Privately, a refusal to think will earn one many just desserts, usually death or tragedy. But a public official’s refusal to think, regardless of the issue, affects everyone else, especially the electorate.

I don’t say that Obama, Pelosi, Reid, Holder and the rest of them know this as clear, objectified knowledge. They don’t dare pursue their secret, gloppish, unformed suspicions to their roots.

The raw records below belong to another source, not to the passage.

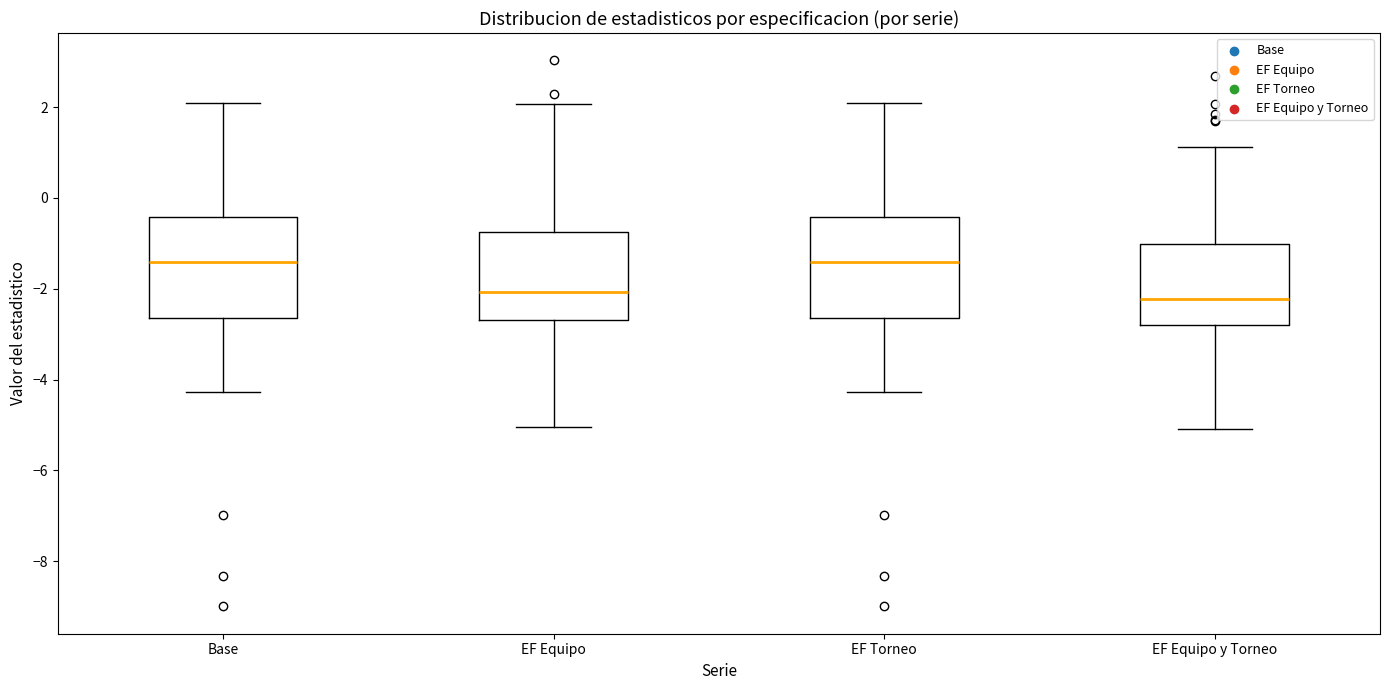

Where does the lower whisker of the box for EF Torneo end on the y-axis? The values are not printed on the chart, so give them approximately, as read against the axis.

-4.2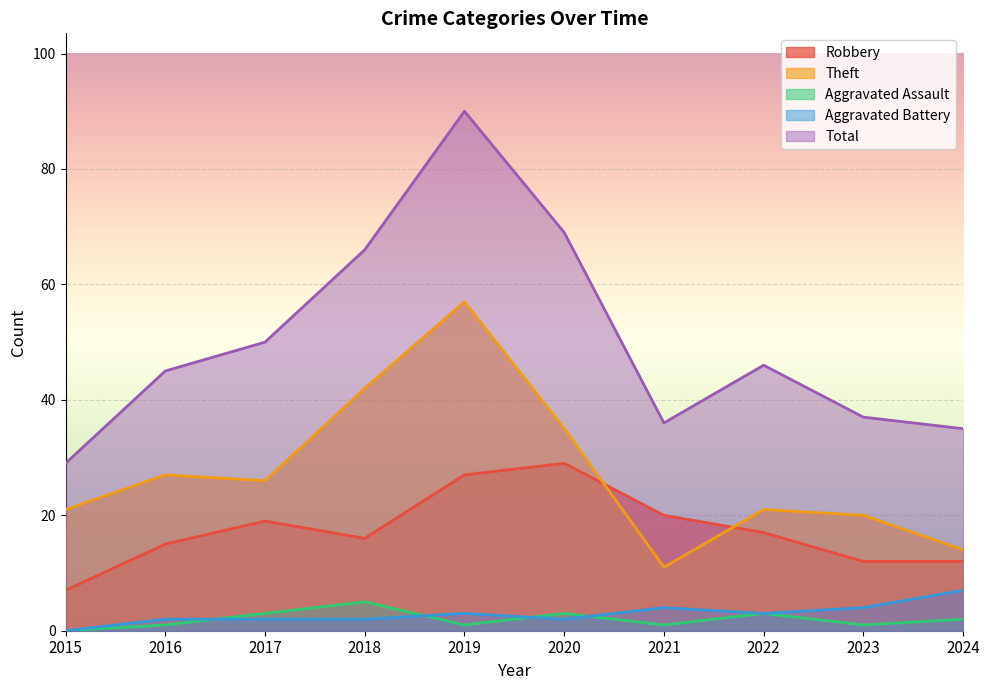

Which category has the lowest value in the Total series?

2015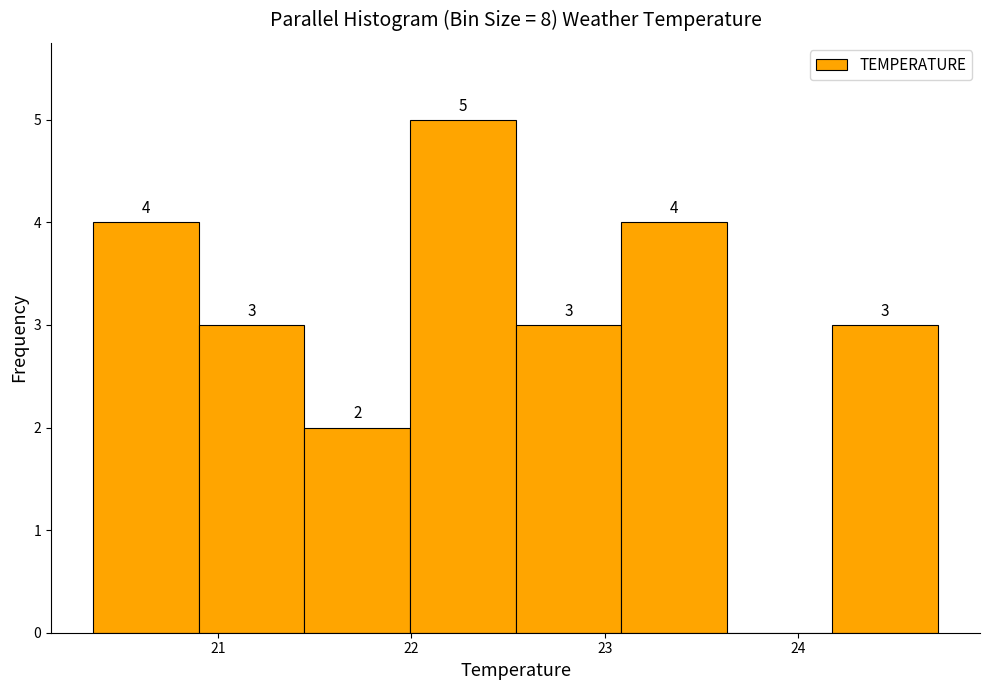

Over which range of the x-axis is the bar tallest?

22.0 to 22.5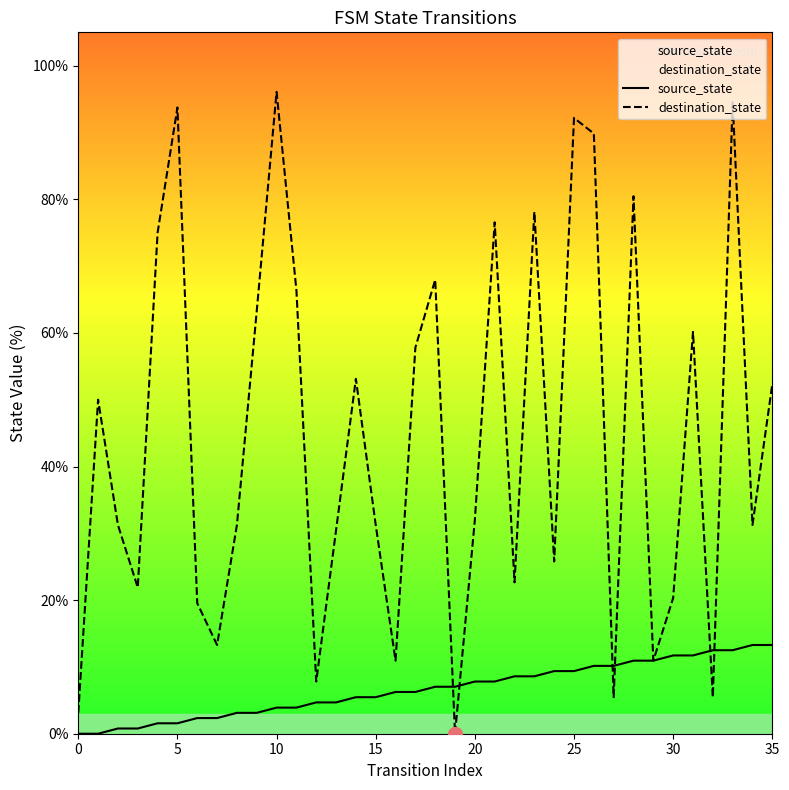

Between which two adjacent categories do source_state and destination_state first intersect?

18 and 19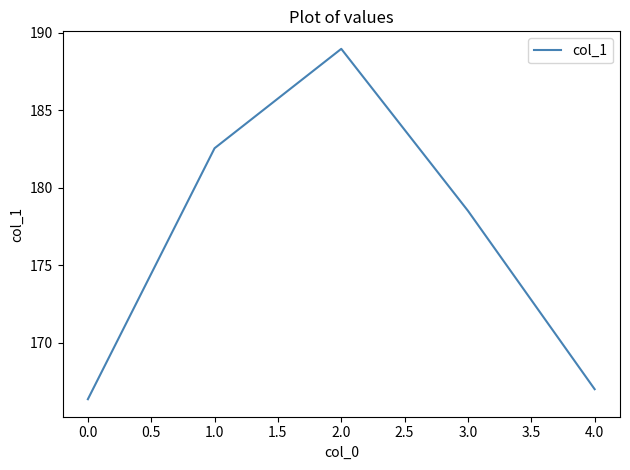

True or false: the data has more than 0 interior local peaks.

True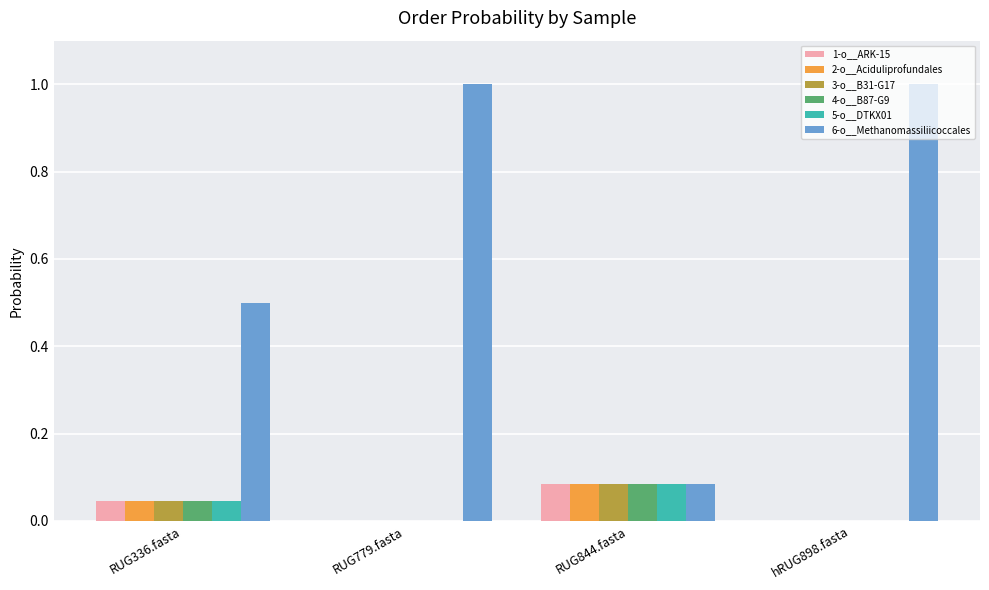

Which series has the largest range (max minus min)?

6-o__Methanomassiliicoccales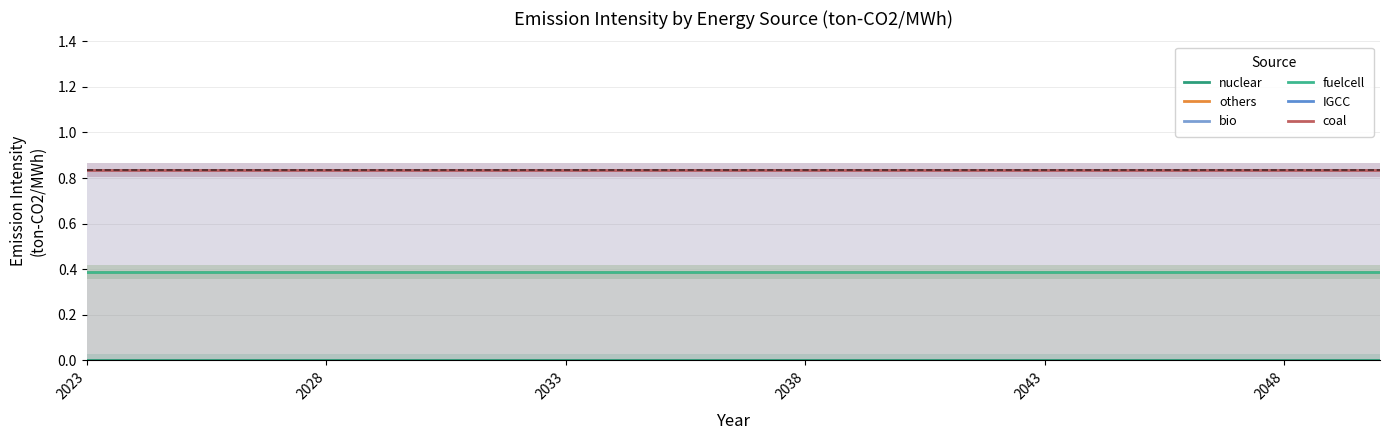

At how many categories does at least one series exceed 0?

28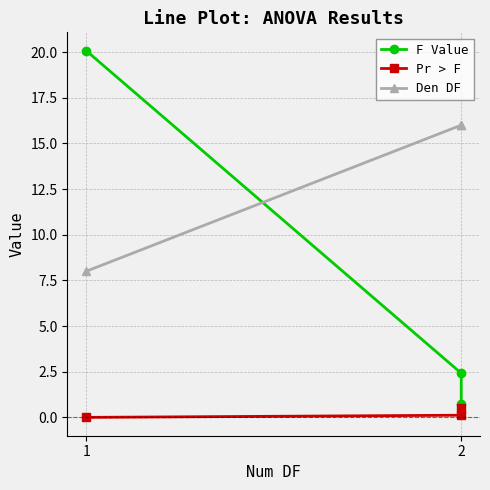

Is this an area chart (filled region under the line)?

No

They simply sense the threat as a feral warning that they shouldn’t “go there” if they wish to retain their power, never have it questioned, and rest easy in their hubris. It would interfere with and imperil their agenda to enlarge an omnivorous welfare state complemented by a growing police state. That’s the symbiosis between, say, ObamaCare and the TSA. There are other symbioses festering in Washington – it’s too long a list to include here, feel free to name anything or any action that has not been the subject of controls, including speech – but they’re all cut from the same collectivist cloth.

The rot or cancer of federal controls – and this also applies to any government’s interference in the economy, state or municipal, the scale and object of intervention and control are immaterial – may, like the G.I. Bill, have benign and good-intended origins but foster unintended consequences, with the result always being the same: the steady accumulation of power by the state and the steady extinction of liberty.